ALAMEDA, Calif. -- Oakland Raiders defensive end Trace Armstrong will have surgery to repair a ruptured Achilles' tendon and will miss the rest of the season.
Armstrong injured his right Achilles' tendon in the fourth quarter of Sunday's 38-14 victory over the Seattle Seahawks.
Raiders coach Jon Gruden said the 35-year-old pass-rush specialist would undergo surgery in the next few days.
''It's a great loss to our football team, not only as a premier pass rusher, but as a team captain and a very inspiring player,'' Gruden said. ''We'll miss him.''
Armstrong, a 13-year veteran, signed with the Raiders as a free agent in the offseason after getting a career-best 16.5 sacks with the Miami Dolphins last season.
He is third among active players with 98.5 career sacks. He's also president of the NFL Players Association.
Jamal Anderson blows out knee again, to miss rest of season
FLOWERY BRANCH, Ga. -- For the second time in three years, the Atlanta Falcons will have to play most of the season without Jamal Anderson.
Anderson, an All-Pro in 1998 when the Falcons reached the Super Bowl, learned Monday that he tore a ligament in left knee against the Arizona Cardinals.
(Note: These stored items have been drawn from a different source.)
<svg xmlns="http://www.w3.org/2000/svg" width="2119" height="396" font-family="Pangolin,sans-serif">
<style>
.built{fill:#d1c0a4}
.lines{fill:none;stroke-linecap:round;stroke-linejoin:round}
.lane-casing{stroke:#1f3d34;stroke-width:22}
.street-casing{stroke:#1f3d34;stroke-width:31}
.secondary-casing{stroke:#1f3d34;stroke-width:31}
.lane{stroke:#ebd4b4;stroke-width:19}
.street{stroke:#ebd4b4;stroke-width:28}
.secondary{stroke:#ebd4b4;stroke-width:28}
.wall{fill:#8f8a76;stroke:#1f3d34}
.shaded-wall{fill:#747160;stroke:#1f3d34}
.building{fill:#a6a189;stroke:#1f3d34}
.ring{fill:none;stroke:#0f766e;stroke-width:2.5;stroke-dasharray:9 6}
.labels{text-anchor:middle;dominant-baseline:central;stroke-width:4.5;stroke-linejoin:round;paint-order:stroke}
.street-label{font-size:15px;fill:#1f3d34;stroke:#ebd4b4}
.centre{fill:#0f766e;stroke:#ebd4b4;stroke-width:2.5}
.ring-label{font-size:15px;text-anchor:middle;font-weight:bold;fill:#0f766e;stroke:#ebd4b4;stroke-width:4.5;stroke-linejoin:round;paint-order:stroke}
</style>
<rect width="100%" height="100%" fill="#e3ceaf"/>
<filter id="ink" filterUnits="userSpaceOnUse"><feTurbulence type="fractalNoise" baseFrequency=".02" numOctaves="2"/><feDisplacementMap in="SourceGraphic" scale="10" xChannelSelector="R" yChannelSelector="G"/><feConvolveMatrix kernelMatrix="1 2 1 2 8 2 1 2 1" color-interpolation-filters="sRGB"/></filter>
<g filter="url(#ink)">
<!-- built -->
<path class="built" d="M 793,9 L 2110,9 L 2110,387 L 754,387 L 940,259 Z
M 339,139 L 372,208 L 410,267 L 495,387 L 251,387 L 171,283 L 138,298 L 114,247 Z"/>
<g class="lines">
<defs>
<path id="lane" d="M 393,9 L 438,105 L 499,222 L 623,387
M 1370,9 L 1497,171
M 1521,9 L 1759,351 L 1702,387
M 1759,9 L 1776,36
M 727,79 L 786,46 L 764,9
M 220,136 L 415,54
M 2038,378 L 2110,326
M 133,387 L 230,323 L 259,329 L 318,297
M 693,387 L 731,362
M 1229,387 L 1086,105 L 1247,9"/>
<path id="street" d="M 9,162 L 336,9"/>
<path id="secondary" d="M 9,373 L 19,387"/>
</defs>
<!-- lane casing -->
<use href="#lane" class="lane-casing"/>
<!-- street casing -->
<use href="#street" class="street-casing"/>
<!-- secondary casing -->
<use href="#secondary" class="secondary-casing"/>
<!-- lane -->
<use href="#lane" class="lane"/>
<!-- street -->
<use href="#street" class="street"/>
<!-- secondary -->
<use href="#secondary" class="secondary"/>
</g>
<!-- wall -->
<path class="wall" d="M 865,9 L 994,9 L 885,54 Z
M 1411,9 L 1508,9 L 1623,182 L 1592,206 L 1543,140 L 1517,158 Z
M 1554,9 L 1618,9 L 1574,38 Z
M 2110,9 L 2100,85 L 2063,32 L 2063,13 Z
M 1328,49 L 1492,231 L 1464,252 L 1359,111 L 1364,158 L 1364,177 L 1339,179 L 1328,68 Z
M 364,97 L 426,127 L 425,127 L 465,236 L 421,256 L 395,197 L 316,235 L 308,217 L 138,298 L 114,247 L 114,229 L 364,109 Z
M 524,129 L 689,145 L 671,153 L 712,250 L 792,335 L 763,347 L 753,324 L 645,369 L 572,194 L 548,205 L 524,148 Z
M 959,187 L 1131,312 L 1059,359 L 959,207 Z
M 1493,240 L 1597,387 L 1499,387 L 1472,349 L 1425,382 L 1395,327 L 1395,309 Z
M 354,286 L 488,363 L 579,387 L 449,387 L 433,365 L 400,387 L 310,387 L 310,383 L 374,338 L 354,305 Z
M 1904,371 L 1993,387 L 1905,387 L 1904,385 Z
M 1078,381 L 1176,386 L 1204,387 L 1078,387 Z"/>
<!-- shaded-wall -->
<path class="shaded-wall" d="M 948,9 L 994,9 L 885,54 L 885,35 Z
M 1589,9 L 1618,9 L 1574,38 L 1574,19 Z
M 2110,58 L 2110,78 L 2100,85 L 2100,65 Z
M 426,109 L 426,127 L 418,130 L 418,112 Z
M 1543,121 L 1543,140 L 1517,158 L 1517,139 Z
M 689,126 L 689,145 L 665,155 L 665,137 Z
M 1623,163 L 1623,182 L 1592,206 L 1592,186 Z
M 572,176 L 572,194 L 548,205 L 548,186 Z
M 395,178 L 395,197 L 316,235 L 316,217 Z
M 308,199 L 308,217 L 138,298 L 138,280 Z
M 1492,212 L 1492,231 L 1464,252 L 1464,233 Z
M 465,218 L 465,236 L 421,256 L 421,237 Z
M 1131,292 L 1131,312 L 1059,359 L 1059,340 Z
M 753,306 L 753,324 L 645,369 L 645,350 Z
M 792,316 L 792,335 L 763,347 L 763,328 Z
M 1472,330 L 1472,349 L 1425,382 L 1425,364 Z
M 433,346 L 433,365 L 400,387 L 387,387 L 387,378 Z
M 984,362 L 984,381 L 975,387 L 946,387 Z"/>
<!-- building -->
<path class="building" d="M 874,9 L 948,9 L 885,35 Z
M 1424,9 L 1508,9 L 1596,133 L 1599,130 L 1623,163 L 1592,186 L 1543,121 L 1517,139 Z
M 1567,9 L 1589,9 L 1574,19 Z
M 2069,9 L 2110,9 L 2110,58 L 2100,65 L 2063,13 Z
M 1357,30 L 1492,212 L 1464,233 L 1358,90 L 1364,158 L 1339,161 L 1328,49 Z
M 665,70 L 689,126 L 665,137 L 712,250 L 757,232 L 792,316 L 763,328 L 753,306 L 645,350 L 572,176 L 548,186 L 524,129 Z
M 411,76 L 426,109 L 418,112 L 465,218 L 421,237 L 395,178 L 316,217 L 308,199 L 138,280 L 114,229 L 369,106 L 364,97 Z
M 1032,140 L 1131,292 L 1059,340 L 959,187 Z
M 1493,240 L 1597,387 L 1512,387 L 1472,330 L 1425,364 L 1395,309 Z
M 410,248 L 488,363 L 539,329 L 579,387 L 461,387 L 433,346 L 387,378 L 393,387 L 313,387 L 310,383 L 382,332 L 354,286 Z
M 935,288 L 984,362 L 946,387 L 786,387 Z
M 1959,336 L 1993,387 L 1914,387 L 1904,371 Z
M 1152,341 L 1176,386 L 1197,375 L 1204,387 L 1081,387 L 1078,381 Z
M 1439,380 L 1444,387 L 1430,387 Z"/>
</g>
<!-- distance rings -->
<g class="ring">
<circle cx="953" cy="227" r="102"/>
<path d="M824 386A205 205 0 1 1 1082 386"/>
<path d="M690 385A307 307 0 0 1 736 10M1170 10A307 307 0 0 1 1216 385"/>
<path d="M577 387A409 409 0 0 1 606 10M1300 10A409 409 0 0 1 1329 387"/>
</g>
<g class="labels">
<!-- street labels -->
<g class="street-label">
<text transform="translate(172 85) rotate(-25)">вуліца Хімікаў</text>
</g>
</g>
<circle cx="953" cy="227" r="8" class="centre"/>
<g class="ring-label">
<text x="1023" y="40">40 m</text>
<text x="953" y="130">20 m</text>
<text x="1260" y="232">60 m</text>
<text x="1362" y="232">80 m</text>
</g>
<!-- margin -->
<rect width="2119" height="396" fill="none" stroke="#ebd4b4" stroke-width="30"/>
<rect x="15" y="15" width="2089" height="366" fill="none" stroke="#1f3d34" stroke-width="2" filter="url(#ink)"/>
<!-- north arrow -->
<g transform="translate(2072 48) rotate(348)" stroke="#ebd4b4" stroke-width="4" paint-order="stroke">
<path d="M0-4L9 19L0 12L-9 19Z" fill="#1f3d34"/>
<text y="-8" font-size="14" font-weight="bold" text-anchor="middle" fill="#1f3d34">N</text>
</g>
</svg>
He will require season-ending surgery, dealing a major blow to a Falcons team that collapsed in 1999 when Anderson went out with the same injury to his right knee.
The other players were stunned by the news as they arrived for a team meeting at the Falcons suburban training complex.
Mayor: 99 percent sure Super Bowl in New Orleans
NEW ORLEANS -- The mayor of New Orleans said Monday he was ''99 percent'' sure the Super Bowl would stay in that city based on a new offer the NFL made to an auto dealers' group.
David Hyatt, a spokesman for the National Automobile Dealers Association, said the proposal would be considered during a conference call Tuesday with the group's governing board.
''I feel this is the first time we've made definite progress toward a solution,'' he said.
Terms were not released, but NADA wanted the NFL to cover its multimillion-dollar expenses and losses of shifting its convention, which was blocking a Feb. 3 Super Bowl.
The Super Bowl had been scheduled for New Orleans on Jan. 27, but the NFL wants to delay the playoffs a week because of the week it took off.
after the Sept. 11 attacks in New York and Washington.
Mayor Marc Morial said he talked to NFL commissioner Paul Tagliabue twice on Monday and ''he indicated they were very close'' to a deal.
''I'm 99 percent certain that the Super Bowl will stay in New Orleans,'' Morial said at a news conference. ''There are still details that are to be worked out, but my feeling is very good about this situation.''
''In the past 24 hours, our fortunes have turned 180 degrees in the positive,'' he said.
A switch with the auto dealers involves arrangements with hundreds of exhibitors and thousands of delegates, all of whom have reservations and schedules in place.
On Sunday, Tagliabue said Giants Stadium in New Jersey was under consideration for the title game as a way to help New York recover from the terrorist attacks. The NFL was also considering Los Angeles, Tampa and Miami.
Tagliabue also said he was still exploring the possibility of an accelerated playoff system that would keep the Super Bowl in New Orleans on its scheduled date.
The shortened playoff format would mean games on the Wednesday following the final Sunday of the season, which is now scheduled for Jan. 6.
The NFL also could reduce playoff teams from 12 to eight and play the normal schedule, which would culminate with the Super Bowl on its scheduled date.